Article Text
Abstract
Background Immune checkpoint inhibitors (ICIs) provide enhanced survival benefits for lung cancer patients but can cause potentially fatal adverse events such as checkpoint inhibitor-related pneumonitis (CIP).
Methods This retrospective, case-control study enrolled 666 lung cancer patients receiving ICIs. Patients exhibiting The CIPs were divided into mild (grades 1–2) and severe (grades ≥3). Logistic regression identified risk factors for all grade and severe CIP, and a risk score for severe CIP was constructed. The model was validated in a separate patient cohort of 187 patients.
Results In the evaluation cohort, 95 patients developed CIP, of which 37 were severe cases Multivariate analysis revealed age ≥65 years (OR=1.95), current smoking (OR=3.00), chronic obstructive pulmonary disease (COPD, OR=2.49), squamous cell carcinoma (SCC, OR=1.67), prior thoracic radiotherapy (OR=3.12), and extrathoracic radiotherapy during ICI (OR=2.80) were independently associated with CIP events. Five factors, emphysema (OR=2.87), interstitial lung disease (ILD, OR=4.76), pleural effusion (OR=3.00), history of radiotherapy during ICI (OR=4.30), and single agent immunotherapy (OR=2.44) were independently associated with severe CIP and were incorporated into a risk-score model (score ranging 0–17). The area under the model receiver operating characteristic curve for the model was 0.769 in the evaluation cohort and 0.749 in the validation cohort (figure 1).

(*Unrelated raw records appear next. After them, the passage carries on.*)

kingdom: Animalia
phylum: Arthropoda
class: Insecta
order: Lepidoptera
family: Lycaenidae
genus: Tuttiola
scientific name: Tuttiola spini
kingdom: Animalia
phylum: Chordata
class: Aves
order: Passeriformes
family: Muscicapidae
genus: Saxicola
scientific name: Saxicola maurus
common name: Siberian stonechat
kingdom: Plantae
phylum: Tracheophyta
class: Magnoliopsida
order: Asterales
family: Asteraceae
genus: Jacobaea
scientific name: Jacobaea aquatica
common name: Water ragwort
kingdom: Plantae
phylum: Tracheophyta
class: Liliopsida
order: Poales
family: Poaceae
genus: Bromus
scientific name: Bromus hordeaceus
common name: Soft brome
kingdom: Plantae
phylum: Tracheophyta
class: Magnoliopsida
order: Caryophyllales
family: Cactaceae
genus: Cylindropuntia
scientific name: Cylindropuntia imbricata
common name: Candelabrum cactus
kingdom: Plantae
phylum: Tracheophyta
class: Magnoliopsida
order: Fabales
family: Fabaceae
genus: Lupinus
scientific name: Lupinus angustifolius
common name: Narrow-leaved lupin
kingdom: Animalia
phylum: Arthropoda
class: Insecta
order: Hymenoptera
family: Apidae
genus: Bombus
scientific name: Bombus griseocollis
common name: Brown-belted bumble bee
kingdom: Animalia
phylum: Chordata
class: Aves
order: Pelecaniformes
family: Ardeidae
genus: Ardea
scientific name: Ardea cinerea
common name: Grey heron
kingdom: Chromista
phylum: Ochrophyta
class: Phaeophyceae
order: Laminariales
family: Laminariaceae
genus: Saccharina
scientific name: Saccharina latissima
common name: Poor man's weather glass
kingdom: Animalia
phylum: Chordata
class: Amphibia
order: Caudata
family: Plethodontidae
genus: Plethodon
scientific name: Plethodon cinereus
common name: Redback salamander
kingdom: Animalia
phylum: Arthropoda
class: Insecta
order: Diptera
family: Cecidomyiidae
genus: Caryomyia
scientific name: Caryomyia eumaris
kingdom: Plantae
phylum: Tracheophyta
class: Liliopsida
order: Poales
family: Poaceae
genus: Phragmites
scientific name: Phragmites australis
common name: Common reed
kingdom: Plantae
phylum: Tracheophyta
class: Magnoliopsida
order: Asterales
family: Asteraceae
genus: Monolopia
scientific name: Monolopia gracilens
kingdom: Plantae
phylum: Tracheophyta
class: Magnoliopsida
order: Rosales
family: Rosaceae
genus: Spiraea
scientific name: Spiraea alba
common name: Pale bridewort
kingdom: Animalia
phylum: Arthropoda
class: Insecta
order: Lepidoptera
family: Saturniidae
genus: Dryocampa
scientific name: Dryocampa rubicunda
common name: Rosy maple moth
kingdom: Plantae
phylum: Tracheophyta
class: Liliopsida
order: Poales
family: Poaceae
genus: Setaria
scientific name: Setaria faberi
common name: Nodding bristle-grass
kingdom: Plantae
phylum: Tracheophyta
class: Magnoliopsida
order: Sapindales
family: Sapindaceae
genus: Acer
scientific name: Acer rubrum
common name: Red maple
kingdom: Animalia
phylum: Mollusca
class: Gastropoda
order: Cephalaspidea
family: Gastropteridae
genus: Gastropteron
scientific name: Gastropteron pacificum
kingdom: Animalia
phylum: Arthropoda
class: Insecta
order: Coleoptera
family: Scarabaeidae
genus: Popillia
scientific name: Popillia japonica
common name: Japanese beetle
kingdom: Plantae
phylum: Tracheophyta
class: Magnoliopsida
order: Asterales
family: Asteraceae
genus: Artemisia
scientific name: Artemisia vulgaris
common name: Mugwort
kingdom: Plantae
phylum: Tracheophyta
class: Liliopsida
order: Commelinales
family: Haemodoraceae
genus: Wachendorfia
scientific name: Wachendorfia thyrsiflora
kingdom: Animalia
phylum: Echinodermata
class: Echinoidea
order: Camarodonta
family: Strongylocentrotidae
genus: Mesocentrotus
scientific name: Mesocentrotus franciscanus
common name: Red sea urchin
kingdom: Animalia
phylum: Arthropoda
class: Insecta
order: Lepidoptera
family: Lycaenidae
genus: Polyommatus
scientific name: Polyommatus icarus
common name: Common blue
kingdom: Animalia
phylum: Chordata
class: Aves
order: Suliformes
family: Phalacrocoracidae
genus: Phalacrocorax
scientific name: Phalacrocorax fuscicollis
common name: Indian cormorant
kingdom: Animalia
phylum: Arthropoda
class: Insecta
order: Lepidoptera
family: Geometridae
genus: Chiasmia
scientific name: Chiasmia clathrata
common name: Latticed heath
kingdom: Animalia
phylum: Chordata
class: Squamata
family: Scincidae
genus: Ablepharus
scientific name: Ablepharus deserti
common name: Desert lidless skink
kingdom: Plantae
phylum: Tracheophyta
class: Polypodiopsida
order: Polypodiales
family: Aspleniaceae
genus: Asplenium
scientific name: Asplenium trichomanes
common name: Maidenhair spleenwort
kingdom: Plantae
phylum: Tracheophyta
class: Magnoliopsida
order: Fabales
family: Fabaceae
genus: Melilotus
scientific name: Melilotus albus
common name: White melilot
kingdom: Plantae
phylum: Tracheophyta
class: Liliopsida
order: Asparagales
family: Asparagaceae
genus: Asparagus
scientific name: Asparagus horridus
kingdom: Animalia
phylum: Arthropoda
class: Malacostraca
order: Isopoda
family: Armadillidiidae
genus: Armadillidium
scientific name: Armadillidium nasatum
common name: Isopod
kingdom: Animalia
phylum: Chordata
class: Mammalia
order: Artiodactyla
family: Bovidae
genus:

Conclusions Advanced age, current smoking, COPD, SCC, previous thoracic radiotherapy and extrathoracic radiotherapy during ICI treatment were independent risk factors for CIP incidence. The risk of severe CIP was observed to be independently associated with emphysema, ILD, pleural effusion, radiotherapy during ICI, and immunotherapy alone. The model has a promising predictive capacity for severe pneumonitis.
Ethics Approval This study was approved by the local Ethics Committee of the First Affiliated Hospital of Guangzhou Medical University (No.2021-38).